Paul earned his Bachelor’s degree in Environmental Science & Policy from California State University, Long Beach where he graduated Magna Cum Laude and was selected as the Department’s Outstanding Graduate for 2009. Paul combines his passion for the environment and desire to explore the world. He has had the pleasure of exploring 5 different continents and more countries than he can keep track off. The highlights of which have been working with communities in Kenya to drill water wells without using electricity or fuel and exploring the incredible history and culture of China.
Growing Sustainability in Your Own Backyard
This past week, I spent my free time after work building raised beds and planting vegetable starts. While I might be getting a late start for the prime growing season, I realized that it’s never too late to start growing your own food. It can be a healthy, fun, and family-friendly activity. Growing your own food not only provides you with fresh fruits and vegetables, but also helps you reconnect with the seasonal variation of food and reduces the energy required to cultivate, process and transport food all over the world.
While growing your own food can take an investment of time and/or money up front, it is an investment that pays back throughout the year with nutritious and fresh produce every week. Who wouldn’t love a salad where all of the ingredients can be picked freshly from the garden? Butter lettuce, carrots, cherry tomatoes, shaved radish and snap peas sounds pretty good to me, plus no trip to the store!
Growing your own food can also help reconnect all of us to the natural seasons. When are asparagus in season anyway? Spring, summer, fall or winter? I don’t know about you, but they always seem to be there when I go to the store. If you have ever had the opportunity to go out to your backyard and break off a fresh asparagus shoot to nibble on, you would know that the sweet and slightly nutty asparagus is a spring crop.
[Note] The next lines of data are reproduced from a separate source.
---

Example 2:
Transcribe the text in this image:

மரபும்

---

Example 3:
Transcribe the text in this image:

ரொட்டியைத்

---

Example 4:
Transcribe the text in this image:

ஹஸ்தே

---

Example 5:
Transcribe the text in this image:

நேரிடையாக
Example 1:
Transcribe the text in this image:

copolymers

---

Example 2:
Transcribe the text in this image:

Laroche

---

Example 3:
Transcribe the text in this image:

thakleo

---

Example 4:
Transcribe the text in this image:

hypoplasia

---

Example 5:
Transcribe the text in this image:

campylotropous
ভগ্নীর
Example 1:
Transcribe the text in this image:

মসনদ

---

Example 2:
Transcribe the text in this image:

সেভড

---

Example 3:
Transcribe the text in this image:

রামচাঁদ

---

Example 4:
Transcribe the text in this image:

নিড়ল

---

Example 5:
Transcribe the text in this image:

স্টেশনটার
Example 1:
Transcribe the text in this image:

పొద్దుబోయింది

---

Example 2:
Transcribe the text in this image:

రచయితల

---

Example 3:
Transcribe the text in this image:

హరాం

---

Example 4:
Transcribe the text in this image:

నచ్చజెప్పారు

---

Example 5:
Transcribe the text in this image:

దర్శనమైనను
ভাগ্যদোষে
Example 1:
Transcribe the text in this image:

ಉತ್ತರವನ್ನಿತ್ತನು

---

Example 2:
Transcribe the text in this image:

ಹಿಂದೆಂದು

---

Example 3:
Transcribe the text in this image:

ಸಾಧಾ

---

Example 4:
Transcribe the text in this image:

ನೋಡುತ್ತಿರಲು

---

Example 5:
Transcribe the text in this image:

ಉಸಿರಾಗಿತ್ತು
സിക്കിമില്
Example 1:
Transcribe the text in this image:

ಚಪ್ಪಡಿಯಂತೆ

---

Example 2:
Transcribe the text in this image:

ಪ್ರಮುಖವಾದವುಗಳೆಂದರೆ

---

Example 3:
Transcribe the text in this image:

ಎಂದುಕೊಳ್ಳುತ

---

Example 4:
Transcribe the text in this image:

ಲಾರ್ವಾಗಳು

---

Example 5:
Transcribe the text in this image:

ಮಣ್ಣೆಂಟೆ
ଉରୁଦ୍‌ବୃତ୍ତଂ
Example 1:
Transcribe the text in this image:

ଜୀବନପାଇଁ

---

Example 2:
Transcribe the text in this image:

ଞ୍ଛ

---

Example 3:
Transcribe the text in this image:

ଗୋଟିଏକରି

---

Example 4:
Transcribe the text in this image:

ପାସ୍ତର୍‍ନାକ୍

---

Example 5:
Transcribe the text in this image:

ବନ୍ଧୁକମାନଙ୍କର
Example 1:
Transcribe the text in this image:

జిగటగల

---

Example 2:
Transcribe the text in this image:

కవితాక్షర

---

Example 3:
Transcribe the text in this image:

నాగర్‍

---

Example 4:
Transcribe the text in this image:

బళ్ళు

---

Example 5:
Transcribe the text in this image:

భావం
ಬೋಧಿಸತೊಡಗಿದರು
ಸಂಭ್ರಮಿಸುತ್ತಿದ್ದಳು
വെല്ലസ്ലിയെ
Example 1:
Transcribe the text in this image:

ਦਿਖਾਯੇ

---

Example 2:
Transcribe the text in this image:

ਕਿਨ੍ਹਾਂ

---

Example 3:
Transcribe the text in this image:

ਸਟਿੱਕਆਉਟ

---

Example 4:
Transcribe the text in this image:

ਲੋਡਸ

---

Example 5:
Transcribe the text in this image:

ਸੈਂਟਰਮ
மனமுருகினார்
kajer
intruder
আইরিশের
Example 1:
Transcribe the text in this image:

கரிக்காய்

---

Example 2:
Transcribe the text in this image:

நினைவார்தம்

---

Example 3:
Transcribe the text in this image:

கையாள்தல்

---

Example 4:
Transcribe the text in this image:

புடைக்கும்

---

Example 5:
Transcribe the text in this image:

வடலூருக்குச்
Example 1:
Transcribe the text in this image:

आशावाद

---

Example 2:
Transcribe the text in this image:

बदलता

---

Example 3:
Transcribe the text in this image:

They are delicious raw though you would never know if you have only ever purchased them from a grocery store.
If everyone grew some of their own food, we wouldn’t just have healthier and more seasonally aware neighbors, we would be able to significantly reduce the energy required to maintain our industrial agriculture system. According to the U.S. Department of Agriculture Economic Research Service, 14-15% of the energy in the U.S. is used in our food system. That’s quite a bit of energy required to grow, process, store and transport foods that we can often grow ourselves. It’s just one more way we can do our part to make our communities more sustainable.
And if this is all old news to you and you’ve been growing your own fruits and veggies for ages, I’d love to hear your tips in the comments section!